• _Exercise requirements_:
Arrange the text of all the data below as a JSON list of strings, with one string for each line and blank lines omitted.
-------- Input data --------
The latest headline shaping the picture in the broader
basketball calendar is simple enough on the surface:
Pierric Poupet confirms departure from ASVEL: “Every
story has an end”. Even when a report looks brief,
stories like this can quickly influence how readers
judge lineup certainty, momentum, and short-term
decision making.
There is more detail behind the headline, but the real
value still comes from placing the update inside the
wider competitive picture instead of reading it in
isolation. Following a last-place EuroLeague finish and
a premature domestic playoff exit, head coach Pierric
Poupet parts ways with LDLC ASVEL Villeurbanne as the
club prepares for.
--------
• _Answer space_:
[
  "The latest headline shaping the picture in the broader",
  "basketball calendar is simple enough on the surface:",
  "Pierric Poupet confirms departure from ASVEL: “Every",
  "story has an end”. Even when a report looks brief,",
  "stories like this can quickly influence how readers",
  "judge lineup certainty, momentum, and short-term",
  "decision making.",
  "There is more detail behind the headline, but the real",
  "value still comes from placing the update inside the",
  "wider competitive picture instead of reading it in",
  "isolation. Following a last-place EuroLeague finish and",
  "a premature domestic playoff exit, head coach Pierric",
  "Poupet parts ways with LDLC ASVEL Villeurbanne as the",
  "club prepares for."
]